The input:
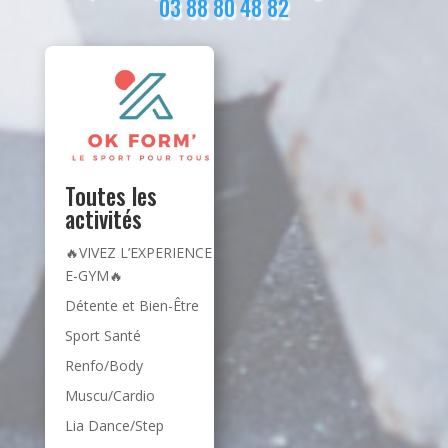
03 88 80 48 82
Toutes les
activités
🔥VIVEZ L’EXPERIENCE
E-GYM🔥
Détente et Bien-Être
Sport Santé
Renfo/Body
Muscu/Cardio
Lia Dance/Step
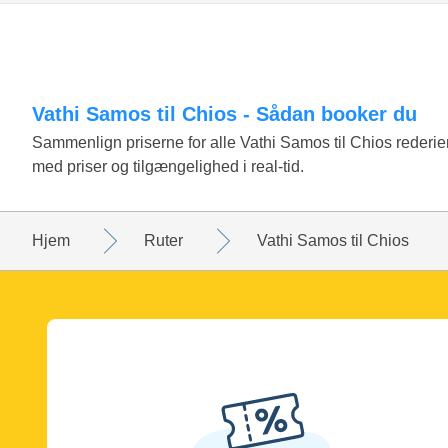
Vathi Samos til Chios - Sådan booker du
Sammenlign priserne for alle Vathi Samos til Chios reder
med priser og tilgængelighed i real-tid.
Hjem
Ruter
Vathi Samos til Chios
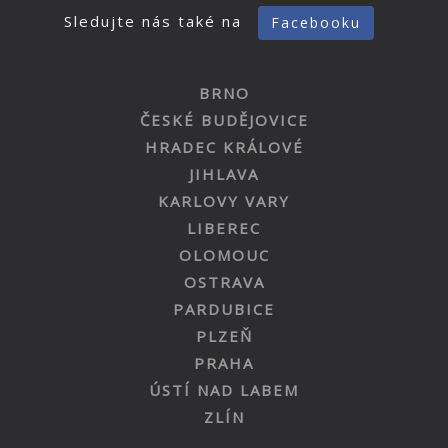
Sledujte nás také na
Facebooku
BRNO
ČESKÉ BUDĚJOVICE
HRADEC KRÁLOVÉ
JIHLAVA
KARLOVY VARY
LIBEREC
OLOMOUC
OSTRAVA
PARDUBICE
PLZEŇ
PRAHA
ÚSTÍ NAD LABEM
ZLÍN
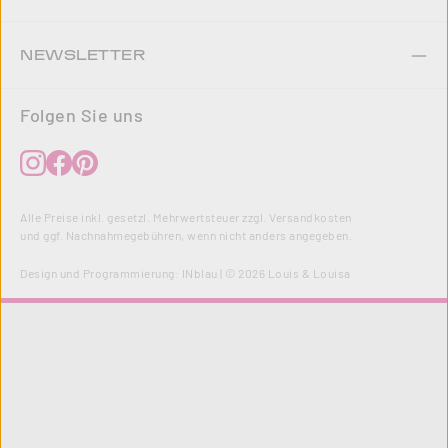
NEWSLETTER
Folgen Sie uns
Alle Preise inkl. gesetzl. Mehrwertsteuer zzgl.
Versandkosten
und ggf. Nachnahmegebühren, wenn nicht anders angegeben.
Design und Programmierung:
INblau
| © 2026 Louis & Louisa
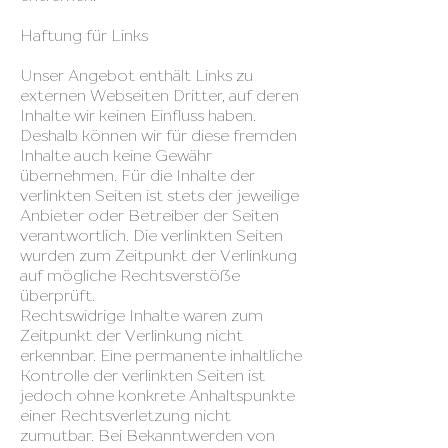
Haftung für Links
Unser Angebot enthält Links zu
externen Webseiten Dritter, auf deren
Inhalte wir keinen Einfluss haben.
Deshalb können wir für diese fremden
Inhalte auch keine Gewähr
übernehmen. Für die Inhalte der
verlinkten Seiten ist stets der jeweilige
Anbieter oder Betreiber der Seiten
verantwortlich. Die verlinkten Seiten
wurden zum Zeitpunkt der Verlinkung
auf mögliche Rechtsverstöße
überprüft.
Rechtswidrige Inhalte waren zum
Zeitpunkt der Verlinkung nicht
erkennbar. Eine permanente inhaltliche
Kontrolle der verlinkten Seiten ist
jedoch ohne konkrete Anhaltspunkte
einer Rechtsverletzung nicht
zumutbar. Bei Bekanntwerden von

==

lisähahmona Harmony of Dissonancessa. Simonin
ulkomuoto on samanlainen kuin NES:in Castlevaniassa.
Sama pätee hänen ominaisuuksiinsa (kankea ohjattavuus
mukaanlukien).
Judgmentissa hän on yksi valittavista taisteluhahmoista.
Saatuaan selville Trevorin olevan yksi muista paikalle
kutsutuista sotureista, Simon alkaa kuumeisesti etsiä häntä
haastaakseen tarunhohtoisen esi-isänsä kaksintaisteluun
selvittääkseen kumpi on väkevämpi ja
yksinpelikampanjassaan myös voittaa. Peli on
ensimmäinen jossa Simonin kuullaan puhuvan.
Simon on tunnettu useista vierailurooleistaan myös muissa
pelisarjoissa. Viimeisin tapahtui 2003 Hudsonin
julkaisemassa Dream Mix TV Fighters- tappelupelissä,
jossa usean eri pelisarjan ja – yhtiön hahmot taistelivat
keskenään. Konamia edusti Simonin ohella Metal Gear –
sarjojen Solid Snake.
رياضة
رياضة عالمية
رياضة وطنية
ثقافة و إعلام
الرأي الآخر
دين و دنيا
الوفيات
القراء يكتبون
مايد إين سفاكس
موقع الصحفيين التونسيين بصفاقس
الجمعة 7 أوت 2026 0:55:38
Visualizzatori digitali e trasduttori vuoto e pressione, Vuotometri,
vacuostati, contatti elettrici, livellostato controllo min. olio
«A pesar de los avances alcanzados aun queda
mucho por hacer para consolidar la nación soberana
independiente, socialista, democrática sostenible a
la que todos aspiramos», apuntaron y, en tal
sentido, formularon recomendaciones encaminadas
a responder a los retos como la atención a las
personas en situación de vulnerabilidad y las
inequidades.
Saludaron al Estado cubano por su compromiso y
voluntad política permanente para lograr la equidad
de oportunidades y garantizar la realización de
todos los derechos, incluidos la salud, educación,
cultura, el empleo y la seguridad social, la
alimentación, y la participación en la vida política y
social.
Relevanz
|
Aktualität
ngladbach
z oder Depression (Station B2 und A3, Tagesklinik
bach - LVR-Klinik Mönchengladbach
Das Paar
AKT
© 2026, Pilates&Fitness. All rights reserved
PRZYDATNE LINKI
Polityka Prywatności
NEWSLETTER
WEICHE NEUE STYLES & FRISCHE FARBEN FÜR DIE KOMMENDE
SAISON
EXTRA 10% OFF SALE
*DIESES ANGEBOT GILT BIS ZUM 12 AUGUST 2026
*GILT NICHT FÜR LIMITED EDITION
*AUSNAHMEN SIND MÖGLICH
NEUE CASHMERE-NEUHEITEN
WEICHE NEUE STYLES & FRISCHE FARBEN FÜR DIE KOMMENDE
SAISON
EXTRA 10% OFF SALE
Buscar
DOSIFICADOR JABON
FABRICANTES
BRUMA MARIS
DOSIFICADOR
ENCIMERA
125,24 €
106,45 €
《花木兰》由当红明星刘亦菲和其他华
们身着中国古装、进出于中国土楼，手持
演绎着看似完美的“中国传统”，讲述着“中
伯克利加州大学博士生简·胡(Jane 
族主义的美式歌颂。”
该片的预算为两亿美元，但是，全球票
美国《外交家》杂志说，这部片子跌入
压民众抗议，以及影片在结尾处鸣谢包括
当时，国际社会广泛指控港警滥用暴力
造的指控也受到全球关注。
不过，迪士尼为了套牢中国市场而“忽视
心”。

Problem to solve: Without the pictures, set down the lines above from the line with "03 88 80 48 82" up to and including the line with "übernehmen. Für die Inhalte der" exactly as they stand.

Answer to this problem:
03 88 80 48 82
Toutes les
activités
🔥VIVEZ L’EXPERIENCE
E-GYM🔥
Détente et Bien-Être
Sport Santé
Renfo/Body
Muscu/Cardio
Lia Dance/Step
Vathi Samos til Chios - Sådan booker du
Sammenlign priserne for alle Vathi Samos til Chios reder
med priser og tilgængelighed i real-tid.
Hjem
Ruter
Vathi Samos til Chios
Sledujte nás také na
Facebooku
BRNO
ČESKÉ BUDĚJOVICE
HRADEC KRÁLOVÉ
JIHLAVA
KARLOVY VARY
LIBEREC
OLOMOUC
OSTRAVA
PARDUBICE
PLZEŇ
PRAHA
ÚSTÍ NAD LABEM
ZLÍN
NEWSLETTER
Folgen Sie uns
Alle Preise inkl. gesetzl. Mehrwertsteuer zzgl.
Versandkosten
und ggf. Nachnahmegebühren, wenn nicht anders angegeben.
Design und Programmierung:
INblau
| © 2026 Louis & Louisa
Haftung für Links
Unser Angebot enthält Links zu
externen Webseiten Dritter, auf deren
Inhalte wir keinen Einfluss haben.
Deshalb können wir für diese fremden
Inhalte auch keine Gewähr
übernehmen. Für die Inhalte der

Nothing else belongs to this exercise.